Raylan had cleaned Boyd's wound and patched it up with supplies from a first aid kit behind the bar. He'd loaded him into the back of his car, locked the bar with Boyd's keys, and driven him here. 

"We’re at Arlo's house," Raylan tells him. "It was the closest place I could think of. I didn't want to bring you back to Ava's like this. She-"

"Okay. Thank you for that, Raylan," Boyd said softly. 

They sit quietly for a bit, and then Boyd asks him how long Raylan thought they'd have to wait. Raylan pulls out his phone and checks the time. 

"Couple, three hours maybe. Takes around a full day, and it's been pretty close to that." Raylan speaks in a matter of fact way, but his eyes flick up to meet Boyd's for half a second. "You want help getting back onto the bed?
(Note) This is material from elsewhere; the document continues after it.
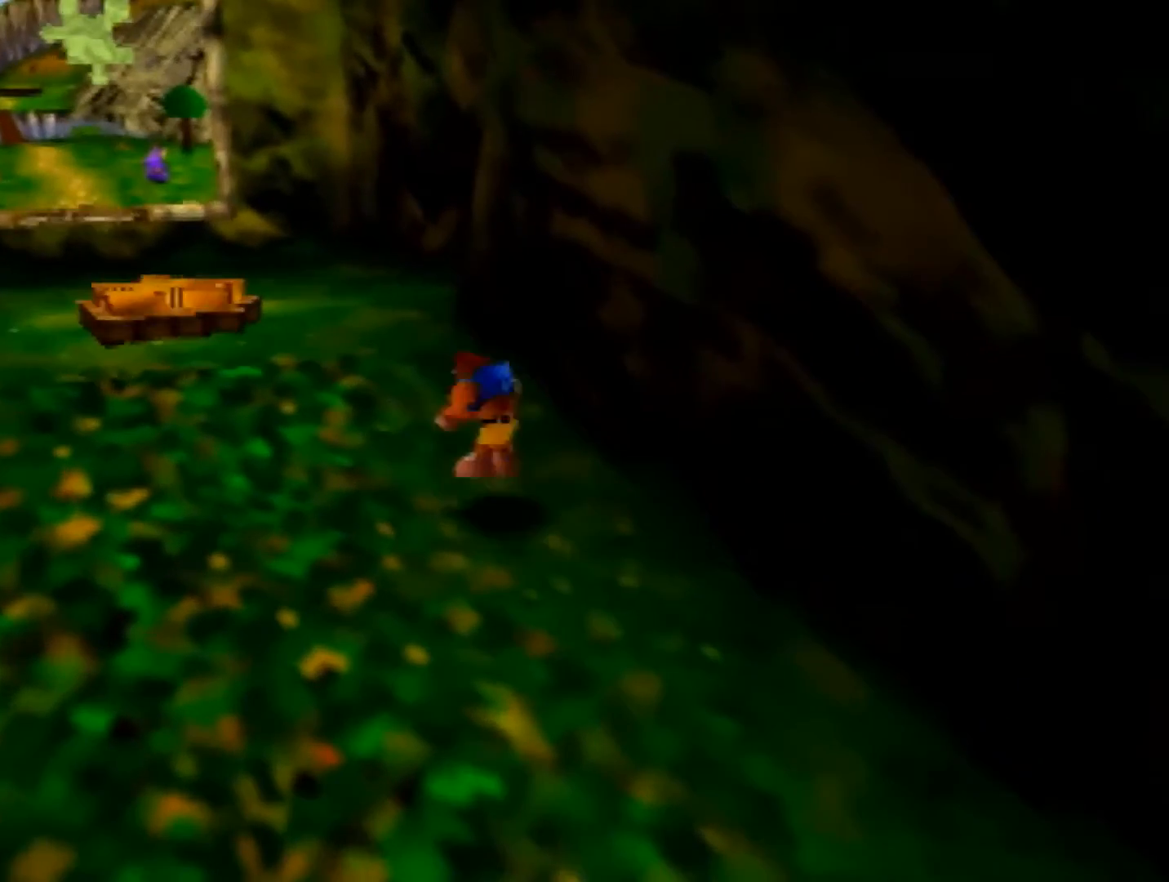
{"buttons": [], "left_stick": "up-left", "events": [[200, "A", "up"], [240, "B", "down"], [360, "B", "up"], [400, "B", "down"], [480, "B", "up"]]}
I gotta leave you tied up though."

"Alright."

Raylan pulls him to his feet, and when Boyd nearly blacks out from dizziness and pain, he wraps an arm around his waist and lowers him gently to the mattress. As Raylan pulls away from him, Boyd opens his eyes and gives him the faintest ghost of a smile. Raylan snorts softly and pats him on the side before standing up. 

"You want some water, Boyd?" Raylan asks.

"That would be very welcome, thanks."

Raylan goes off to fetch it, and Boyd closes his eyes, tries not to think. 

Raylan comes back with water and some Tylenol with codeine in a bottle with his own name on it. Boyd swallows three of them with the water, then gulps down half of the glass at once. 

He hands the glass back to Raylan and lies back. Raylan walks over to set the glass on the dresser, then turns back to Boyd. "You want me to stay in here with you or leave you alone?"

Boyd sighs, wishes he were more surprised that Raylan would ask that, and says, "Stay, please."

Raylan nods and sits on the floor, leaning up against the bed. 

After awhile, Boyd says, "I saw on the news they estimate only about ten percent of the population has the immunity gene."

"There's no way they can know that yet, Boyd." Raylan cranes around to look at him. "Anyway, percentages don't matter. We just have to wait and see."

"I know. Still, we should both be prepared for it."

"You scared?" Raylan asks this calmly, with little inflection. 

Boyd takes some time before answering. He thinks about leaving Ava behind, and he feels sad for her. He thinks about Raylan having to kill him, and he feels sorry for that, too. Scared, though... he's not sure if he needs to be.

"I won't know, will I? There's no... awareness once you turn."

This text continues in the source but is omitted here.